▸ Data under study:
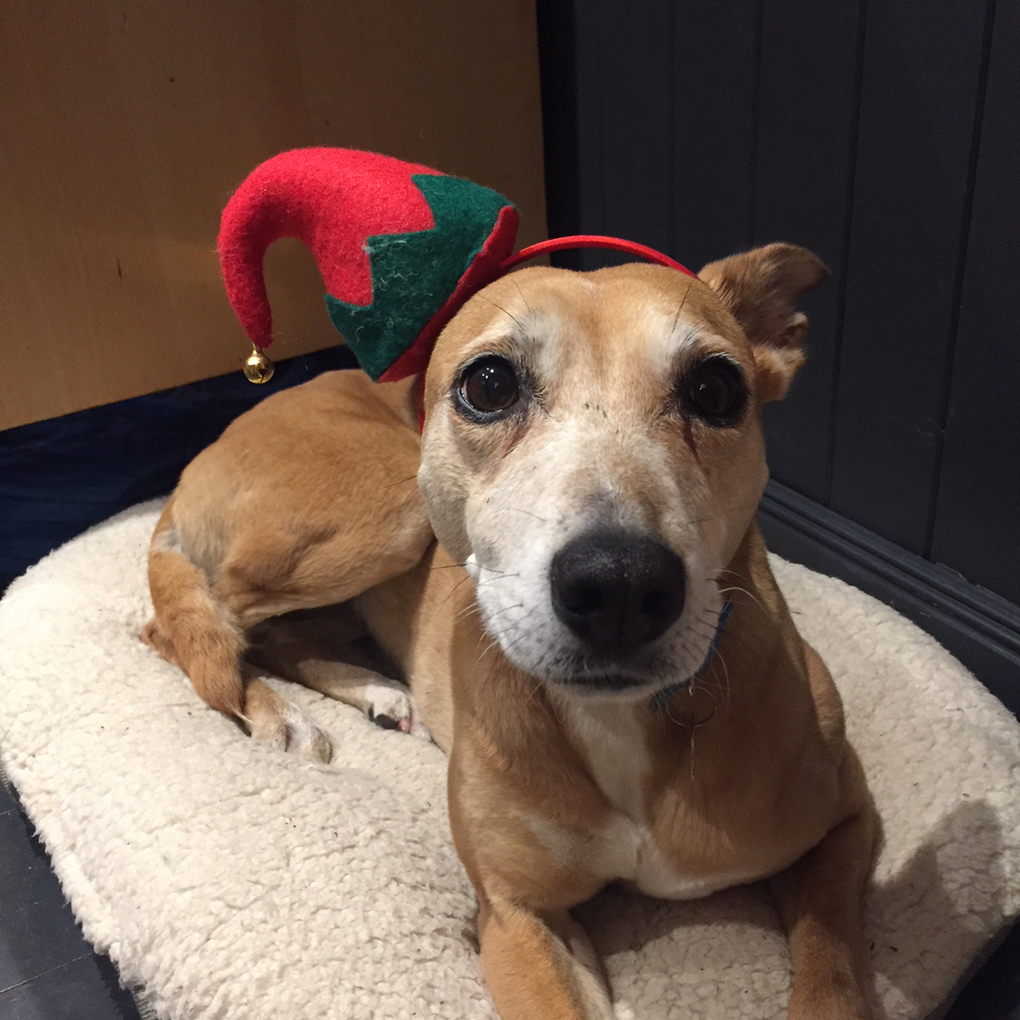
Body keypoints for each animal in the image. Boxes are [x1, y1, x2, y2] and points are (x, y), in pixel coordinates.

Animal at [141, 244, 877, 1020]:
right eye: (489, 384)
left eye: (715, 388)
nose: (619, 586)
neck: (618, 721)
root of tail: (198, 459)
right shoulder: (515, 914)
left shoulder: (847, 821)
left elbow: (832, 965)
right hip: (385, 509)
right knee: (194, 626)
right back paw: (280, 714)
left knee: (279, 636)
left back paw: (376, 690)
---
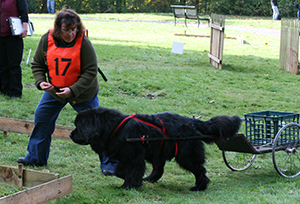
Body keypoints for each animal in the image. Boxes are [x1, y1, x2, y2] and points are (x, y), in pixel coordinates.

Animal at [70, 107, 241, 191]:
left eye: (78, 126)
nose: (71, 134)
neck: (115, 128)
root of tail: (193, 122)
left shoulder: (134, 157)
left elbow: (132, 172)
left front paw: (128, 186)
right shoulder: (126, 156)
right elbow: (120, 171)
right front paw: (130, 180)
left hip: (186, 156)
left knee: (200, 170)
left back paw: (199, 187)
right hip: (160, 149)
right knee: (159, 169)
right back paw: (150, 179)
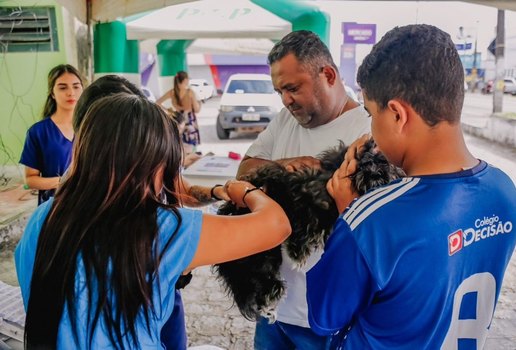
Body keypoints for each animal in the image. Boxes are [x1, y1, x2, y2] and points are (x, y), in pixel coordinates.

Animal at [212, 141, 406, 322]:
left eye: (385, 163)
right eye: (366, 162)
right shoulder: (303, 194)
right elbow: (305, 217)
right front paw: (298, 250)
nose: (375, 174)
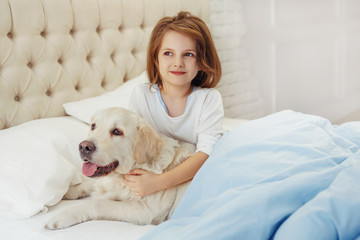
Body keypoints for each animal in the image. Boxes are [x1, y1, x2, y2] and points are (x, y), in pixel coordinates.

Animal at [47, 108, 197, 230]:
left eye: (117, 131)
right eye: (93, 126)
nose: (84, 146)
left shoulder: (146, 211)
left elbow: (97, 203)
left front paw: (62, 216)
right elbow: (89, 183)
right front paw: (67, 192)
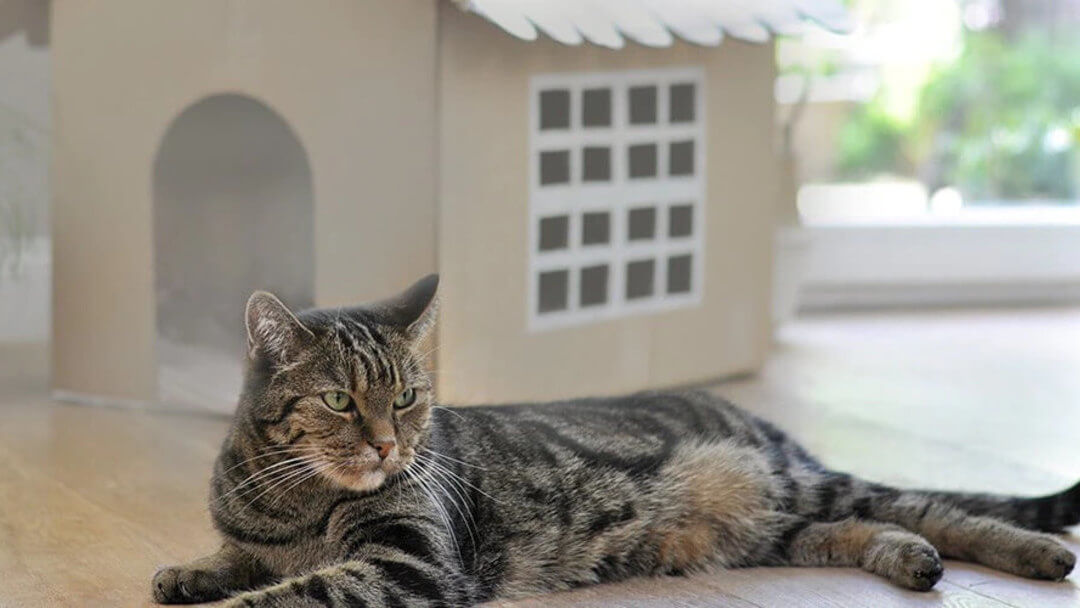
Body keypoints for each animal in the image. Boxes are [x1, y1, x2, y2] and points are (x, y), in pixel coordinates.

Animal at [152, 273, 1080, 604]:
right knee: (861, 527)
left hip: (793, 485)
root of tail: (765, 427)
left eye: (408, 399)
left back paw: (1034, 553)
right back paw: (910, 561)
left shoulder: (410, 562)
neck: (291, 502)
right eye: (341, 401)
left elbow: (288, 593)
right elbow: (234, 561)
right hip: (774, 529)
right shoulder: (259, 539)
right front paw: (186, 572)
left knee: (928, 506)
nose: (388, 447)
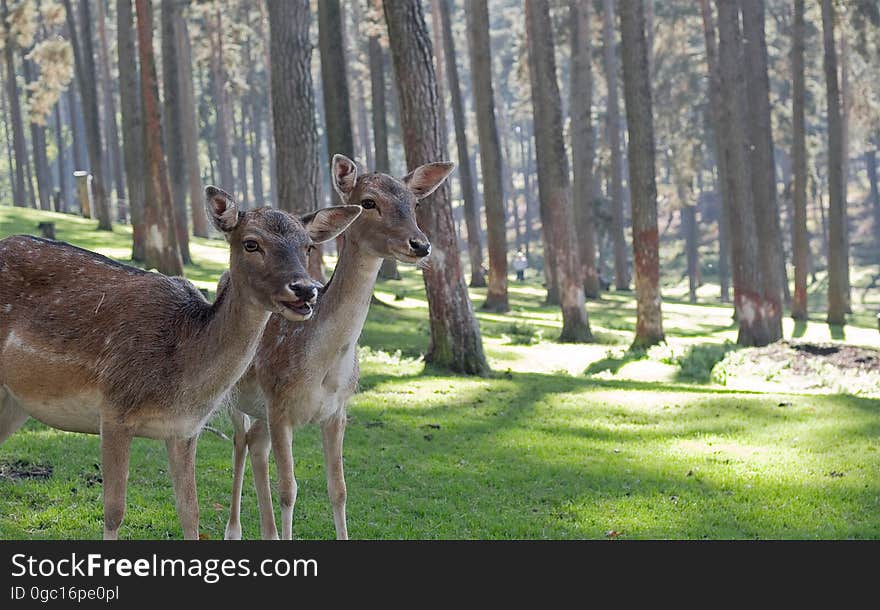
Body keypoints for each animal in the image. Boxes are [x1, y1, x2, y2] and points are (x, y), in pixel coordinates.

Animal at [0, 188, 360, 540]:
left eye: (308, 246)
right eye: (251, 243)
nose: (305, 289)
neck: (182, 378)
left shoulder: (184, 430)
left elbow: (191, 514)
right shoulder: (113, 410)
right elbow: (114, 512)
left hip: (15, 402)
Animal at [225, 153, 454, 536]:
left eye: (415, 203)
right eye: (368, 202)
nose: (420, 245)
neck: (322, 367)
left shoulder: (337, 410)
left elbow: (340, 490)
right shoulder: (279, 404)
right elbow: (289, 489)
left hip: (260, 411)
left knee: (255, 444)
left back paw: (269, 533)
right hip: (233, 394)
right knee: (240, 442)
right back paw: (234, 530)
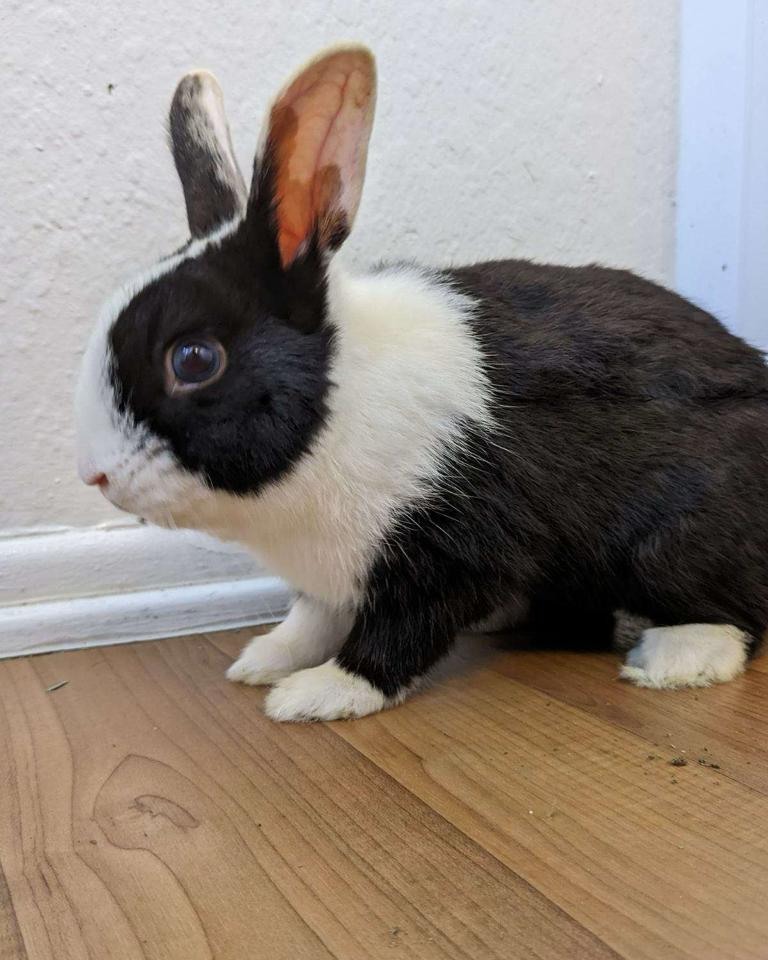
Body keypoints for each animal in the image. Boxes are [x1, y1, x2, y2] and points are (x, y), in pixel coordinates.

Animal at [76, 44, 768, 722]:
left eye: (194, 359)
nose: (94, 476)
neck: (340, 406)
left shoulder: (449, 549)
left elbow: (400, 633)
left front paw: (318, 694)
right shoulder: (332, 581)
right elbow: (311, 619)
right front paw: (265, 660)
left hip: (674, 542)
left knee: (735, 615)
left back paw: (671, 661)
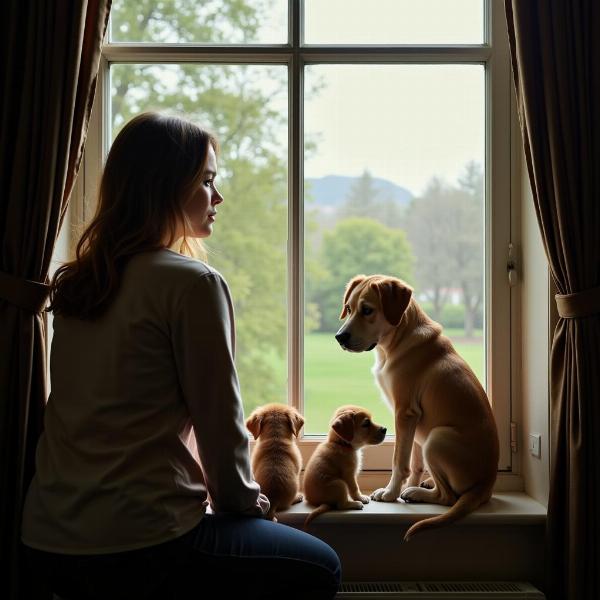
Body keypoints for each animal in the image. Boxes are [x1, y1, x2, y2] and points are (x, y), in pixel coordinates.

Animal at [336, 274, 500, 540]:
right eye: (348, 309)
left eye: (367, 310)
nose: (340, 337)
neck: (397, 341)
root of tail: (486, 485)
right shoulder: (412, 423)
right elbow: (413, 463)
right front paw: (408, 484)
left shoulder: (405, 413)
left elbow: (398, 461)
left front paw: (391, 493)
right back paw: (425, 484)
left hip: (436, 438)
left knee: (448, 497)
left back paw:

▸ Directions: Would you please copy each line of the listing that contains the word "root"?

▸ Answer:
root of tail: (198, 459)
root of tail: (193, 122)
root of tail: (765, 427)
root of tail: (486, 485)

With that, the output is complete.